● Data for review
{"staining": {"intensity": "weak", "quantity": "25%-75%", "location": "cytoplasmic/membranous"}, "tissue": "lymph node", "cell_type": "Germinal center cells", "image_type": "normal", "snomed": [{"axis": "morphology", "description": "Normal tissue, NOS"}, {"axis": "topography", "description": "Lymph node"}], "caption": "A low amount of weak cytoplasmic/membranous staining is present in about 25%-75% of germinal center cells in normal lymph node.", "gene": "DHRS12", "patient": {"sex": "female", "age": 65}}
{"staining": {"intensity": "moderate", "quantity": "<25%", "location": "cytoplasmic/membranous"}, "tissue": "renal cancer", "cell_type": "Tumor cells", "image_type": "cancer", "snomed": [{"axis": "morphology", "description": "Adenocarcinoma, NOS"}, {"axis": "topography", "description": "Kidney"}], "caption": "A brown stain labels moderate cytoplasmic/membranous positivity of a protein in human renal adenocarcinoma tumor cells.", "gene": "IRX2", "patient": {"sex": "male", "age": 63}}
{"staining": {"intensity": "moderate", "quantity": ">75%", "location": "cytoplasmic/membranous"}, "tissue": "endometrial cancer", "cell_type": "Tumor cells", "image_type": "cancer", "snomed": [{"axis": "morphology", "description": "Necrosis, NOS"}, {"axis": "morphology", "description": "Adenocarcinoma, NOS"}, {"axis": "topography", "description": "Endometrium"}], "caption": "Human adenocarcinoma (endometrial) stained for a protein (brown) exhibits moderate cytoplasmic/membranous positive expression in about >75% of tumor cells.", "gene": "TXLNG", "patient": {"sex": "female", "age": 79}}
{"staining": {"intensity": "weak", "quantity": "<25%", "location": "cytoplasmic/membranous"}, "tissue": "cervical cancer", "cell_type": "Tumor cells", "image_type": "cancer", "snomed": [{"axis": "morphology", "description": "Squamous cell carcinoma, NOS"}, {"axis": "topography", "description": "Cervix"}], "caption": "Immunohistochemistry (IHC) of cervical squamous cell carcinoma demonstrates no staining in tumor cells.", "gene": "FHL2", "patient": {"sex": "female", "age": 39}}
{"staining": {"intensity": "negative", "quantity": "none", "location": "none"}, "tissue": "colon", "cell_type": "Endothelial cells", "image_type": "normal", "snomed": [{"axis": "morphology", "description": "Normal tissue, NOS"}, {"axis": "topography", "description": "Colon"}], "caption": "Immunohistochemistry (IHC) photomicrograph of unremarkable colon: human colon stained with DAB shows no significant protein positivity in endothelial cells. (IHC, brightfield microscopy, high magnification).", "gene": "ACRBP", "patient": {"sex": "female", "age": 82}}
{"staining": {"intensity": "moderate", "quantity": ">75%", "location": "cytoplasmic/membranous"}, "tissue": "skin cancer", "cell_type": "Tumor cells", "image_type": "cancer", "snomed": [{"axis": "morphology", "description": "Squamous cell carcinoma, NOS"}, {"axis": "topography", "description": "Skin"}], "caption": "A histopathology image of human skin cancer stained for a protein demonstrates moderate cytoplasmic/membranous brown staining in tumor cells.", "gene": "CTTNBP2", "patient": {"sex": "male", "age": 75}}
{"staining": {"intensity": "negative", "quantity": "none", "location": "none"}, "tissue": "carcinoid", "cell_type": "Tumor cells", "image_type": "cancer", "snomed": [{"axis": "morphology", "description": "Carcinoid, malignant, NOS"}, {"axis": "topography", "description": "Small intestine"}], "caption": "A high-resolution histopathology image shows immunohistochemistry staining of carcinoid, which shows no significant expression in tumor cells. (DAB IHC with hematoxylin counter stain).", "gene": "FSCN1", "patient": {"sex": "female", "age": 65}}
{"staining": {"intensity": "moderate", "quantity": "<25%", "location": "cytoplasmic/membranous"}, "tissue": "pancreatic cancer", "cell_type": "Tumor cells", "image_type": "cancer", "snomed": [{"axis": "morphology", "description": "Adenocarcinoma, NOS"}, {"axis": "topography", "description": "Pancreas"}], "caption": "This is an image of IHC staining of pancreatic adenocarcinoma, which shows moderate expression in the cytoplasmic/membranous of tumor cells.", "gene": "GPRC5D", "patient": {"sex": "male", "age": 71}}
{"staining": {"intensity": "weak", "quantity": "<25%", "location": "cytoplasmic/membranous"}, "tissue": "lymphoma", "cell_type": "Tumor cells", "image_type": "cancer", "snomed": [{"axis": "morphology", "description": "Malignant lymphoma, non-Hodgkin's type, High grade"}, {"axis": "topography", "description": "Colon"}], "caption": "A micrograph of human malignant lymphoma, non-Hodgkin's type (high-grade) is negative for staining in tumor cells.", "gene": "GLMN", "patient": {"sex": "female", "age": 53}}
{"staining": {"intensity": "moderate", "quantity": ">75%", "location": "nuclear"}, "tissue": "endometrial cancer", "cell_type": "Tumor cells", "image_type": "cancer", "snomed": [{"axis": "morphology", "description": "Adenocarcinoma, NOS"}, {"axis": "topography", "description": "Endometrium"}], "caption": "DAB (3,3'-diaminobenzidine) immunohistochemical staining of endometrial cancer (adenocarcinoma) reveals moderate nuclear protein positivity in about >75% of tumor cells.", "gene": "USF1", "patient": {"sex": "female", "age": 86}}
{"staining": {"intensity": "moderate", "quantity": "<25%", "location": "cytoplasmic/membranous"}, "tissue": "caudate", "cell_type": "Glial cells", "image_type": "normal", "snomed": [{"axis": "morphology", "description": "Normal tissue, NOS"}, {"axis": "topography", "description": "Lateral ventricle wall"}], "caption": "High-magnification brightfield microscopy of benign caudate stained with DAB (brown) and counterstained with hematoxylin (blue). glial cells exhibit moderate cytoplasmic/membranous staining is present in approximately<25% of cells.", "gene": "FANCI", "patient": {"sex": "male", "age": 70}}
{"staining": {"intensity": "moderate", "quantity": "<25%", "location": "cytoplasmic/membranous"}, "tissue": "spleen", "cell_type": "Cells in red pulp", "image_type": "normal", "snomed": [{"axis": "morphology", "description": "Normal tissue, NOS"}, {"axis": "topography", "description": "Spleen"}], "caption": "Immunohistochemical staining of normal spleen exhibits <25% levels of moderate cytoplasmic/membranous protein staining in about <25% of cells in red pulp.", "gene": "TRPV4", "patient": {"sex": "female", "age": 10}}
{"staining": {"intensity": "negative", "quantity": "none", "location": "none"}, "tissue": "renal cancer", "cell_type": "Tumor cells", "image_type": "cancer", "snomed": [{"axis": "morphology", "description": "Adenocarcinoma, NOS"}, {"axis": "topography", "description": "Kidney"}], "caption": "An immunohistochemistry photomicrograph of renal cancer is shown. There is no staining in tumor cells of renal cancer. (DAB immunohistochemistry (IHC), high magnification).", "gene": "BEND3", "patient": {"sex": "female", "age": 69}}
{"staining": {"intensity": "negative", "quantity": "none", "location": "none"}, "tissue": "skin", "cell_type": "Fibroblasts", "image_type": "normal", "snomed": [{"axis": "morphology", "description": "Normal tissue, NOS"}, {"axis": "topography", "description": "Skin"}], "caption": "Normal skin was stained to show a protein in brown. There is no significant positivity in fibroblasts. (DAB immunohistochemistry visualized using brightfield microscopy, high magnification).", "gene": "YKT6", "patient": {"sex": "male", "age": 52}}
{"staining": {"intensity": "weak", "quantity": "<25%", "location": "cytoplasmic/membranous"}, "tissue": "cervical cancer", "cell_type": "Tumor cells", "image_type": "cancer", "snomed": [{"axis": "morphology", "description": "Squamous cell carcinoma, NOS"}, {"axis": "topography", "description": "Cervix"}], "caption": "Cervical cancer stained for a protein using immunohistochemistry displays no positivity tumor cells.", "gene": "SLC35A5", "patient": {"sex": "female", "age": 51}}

● Instructions for the task
Could you write out all of the data again, exactly as given?

● Output of the exercise
{"staining": {"intensity": "weak", "quantity": "25%-75%", "location": "cytoplasmic/membranous"}, "tissue": "lymph node", "cell_type": "Germinal center cells", "image_type": "normal", "snomed": [{"axis": "morphology", "description": "Normal tissue, NOS"}, {"axis": "topography", "description": "Lymph node"}], "caption": "A low amount of weak cytoplasmic/membranous staining is present in about 25%-75% of germinal center cells in normal lymph node.", "gene": "DHRS12", "patient": {"sex": "female", "age": 65}}
{"staining": {"intensity": "moderate", "quantity": "<25%", "location": "cytoplasmic/membranous"}, "tissue": "renal cancer", "cell_type": "Tumor cells", "image_type": "cancer", "snomed": [{"axis": "morphology", "description": "Adenocarcinoma, NOS"}, {"axis": "topography", "description": "Kidney"}], "caption": "A brown stain labels moderate cytoplasmic/membranous positivity of a protein in human renal adenocarcinoma tumor cells.", "gene": "IRX2", "patient": {"sex": "male", "age": 63}}
{"staining": {"intensity": "moderate", "quantity": ">75%", "location": "cytoplasmic/membranous"}, "tissue": "endometrial cancer", "cell_type": "Tumor cells", "image_type": "cancer", "snomed": [{"axis": "morphology", "description": "Necrosis, NOS"}, {"axis": "morphology", "description": "Adenocarcinoma, NOS"}, {"axis": "topography", "description": "Endometrium"}], "caption": "Human adenocarcinoma (endometrial) stained for a protein (brown) exhibits moderate cytoplasmic/membranous positive expression in about >75% of tumor cells.", "gene": "TXLNG", "patient": {"sex": "female", "age": 79}}
{"staining": {"intensity": "weak", "quantity": "<25%", "location": "cytoplasmic/membranous"}, "tissue": "cervical cancer", "cell_type": "Tumor cells", "image_type": "cancer", "snomed": [{"axis": "morphology", "description": "Squamous cell carcinoma, NOS"}, {"axis": "topography", "description": "Cervix"}], "caption": "Immunohistochemistry (IHC) of cervical squamous cell carcinoma demonstrates no staining in tumor cells.", "gene": "FHL2", "patient": {"sex": "female", "age": 39}}
{"staining": {"intensity": "negative", "quantity": "none", "location": "none"}, "tissue": "colon", "cell_type": "Endothelial cells", "image_type": "normal", "snomed": [{"axis": "morphology", "description": "Normal tissue, NOS"}, {"axis": "topography", "description": "Colon"}], "caption": "Immunohistochemistry (IHC) photomicrograph of unremarkable colon: human colon stained with DAB shows no significant protein positivity in endothelial cells. (IHC, brightfield microscopy, high magnification).", "gene": "ACRBP", "patient": {"sex": "female", "age": 82}}
{"staining": {"intensity": "moderate", "quantity": ">75%", "location": "cytoplasmic/membranous"}, "tissue": "skin cancer", "cell_type": "Tumor cells", "image_type": "cancer", "snomed": [{"axis": "morphology", "description": "Squamous cell carcinoma, NOS"}, {"axis": "topography", "description": "Skin"}], "caption": "A histopathology image of human skin cancer stained for a protein demonstrates moderate cytoplasmic/membranous brown staining in tumor cells.", "gene": "CTTNBP2", "patient": {"sex": "male", "age": 75}}
{"staining": {"intensity": "negative", "quantity": "none", "location": "none"}, "tissue": "carcinoid", "cell_type": "Tumor cells", "image_type": "cancer", "snomed": [{"axis": "morphology", "description": "Carcinoid, malignant, NOS"}, {"axis": "topography", "description": "Small intestine"}], "caption": "A high-resolution histopathology image shows immunohistochemistry staining of carcinoid, which shows no significant expression in tumor cells. (DAB IHC with hematoxylin counter stain).", "gene": "FSCN1", "patient": {"sex": "female", "age": 65}}
{"staining": {"intensity": "moderate", "quantity": "<25%", "location": "cytoplasmic/membranous"}, "tissue": "pancreatic cancer", "cell_type": "Tumor cells", "image_type": "cancer", "snomed": [{"axis": "morphology", "description": "Adenocarcinoma, NOS"}, {"axis": "topography", "description": "Pancreas"}], "caption": "This is an image of IHC staining of pancreatic adenocarcinoma, which shows moderate expression in the cytoplasmic/membranous of tumor cells.", "gene": "GPRC5D", "patient": {"sex": "male", "age": 71}}
{"staining": {"intensity": "weak", "quantity": "<25%", "location": "cytoplasmic/membranous"}, "tissue": "lymphoma", "cell_type": "Tumor cells", "image_type": "cancer", "snomed": [{"axis": "morphology", "description": "Malignant lymphoma, non-Hodgkin's type, High grade"}, {"axis": "topography", "description": "Colon"}], "caption": "A micrograph of human malignant lymphoma, non-Hodgkin's type (high-grade) is negative for staining in tumor cells.", "gene": "GLMN", "patient": {"sex": "female", "age": 53}}
{"staining": {"intensity": "moderate", "quantity": ">75%", "location": "nuclear"}, "tissue": "endometrial cancer", "cell_type": "Tumor cells", "image_type": "cancer", "snomed": [{"axis": "morphology", "description": "Adenocarcinoma, NOS"}, {"axis": "topography", "description": "Endometrium"}], "caption": "DAB (3,3'-diaminobenzidine) immunohistochemical staining of endometrial cancer (adenocarcinoma) reveals moderate nuclear protein positivity in about >75% of tumor cells.", "gene": "USF1", "patient": {"sex": "female", "age": 86}}
{"staining": {"intensity": "moderate", "quantity": "<25%", "location": "cytoplasmic/membranous"}, "tissue": "caudate", "cell_type": "Glial cells", "image_type": "normal", "snomed": [{"axis": "morphology", "description": "Normal tissue, NOS"}, {"axis": "topography", "description": "Lateral ventricle wall"}], "caption": "High-magnification brightfield microscopy of benign caudate stained with DAB (brown) and counterstained with hematoxylin (blue). glial cells exhibit moderate cytoplasmic/membranous staining is present in approximately<25% of cells.", "gene": "FANCI", "patient": {"sex": "male", "age": 70}}
{"staining": {"intensity": "moderate", "quantity": "<25%", "location": "cytoplasmic/membranous"}, "tissue": "spleen", "cell_type": "Cells in red pulp", "image_type": "normal", "snomed": [{"axis": "morphology", "description": "Normal tissue, NOS"}, {"axis": "topography", "description": "Spleen"}], "caption": "Immunohistochemical staining of normal spleen exhibits <25% levels of moderate cytoplasmic/membranous protein staining in about <25% of cells in red pulp.", "gene": "TRPV4", "patient": {"sex": "female", "age": 10}}
{"staining": {"intensity": "negative", "quantity": "none", "location": "none"}, "tissue": "renal cancer", "cell_type": "Tumor cells", "image_type": "cancer", "snomed": [{"axis": "morphology", "description": "Adenocarcinoma, NOS"}, {"axis": "topography", "description": "Kidney"}], "caption": "An immunohistochemistry photomicrograph of renal cancer is shown. There is no staining in tumor cells of renal cancer. (DAB immunohistochemistry (IHC), high magnification).", "gene": "BEND3", "patient": {"sex": "female", "age": 69}}
{"staining": {"intensity": "negative", "quantity": "none", "location": "none"}, "tissue": "skin", "cell_type": "Fibroblasts", "image_type": "normal", "snomed": [{"axis": "morphology", "description": "Normal tissue, NOS"}, {"axis": "topography", "description": "Skin"}], "caption": "Normal skin was stained to show a protein in brown. There is no significant positivity in fibroblasts. (DAB immunohistochemistry visualized using brightfield microscopy, high magnification).", "gene": "YKT6", "patient": {"sex": "male", "age": 52}}
{"staining": {"intensity": "weak", "quantity": "<25%", "location": "cytoplasmic/membranous"}, "tissue": "cervical cancer", "cell_type": "Tumor cells", "image_type": "cancer", "snomed": [{"axis": "morphology", "description": "Squamous cell carcinoma, NOS"}, {"axis": "topography", "description": "Cervix"}], "caption": "Cervical cancer stained for a protein using immunohistochemistry displays no positivity tumor cells.", "gene": "SLC35A5", "patient": {"sex": "female", "age": 51}}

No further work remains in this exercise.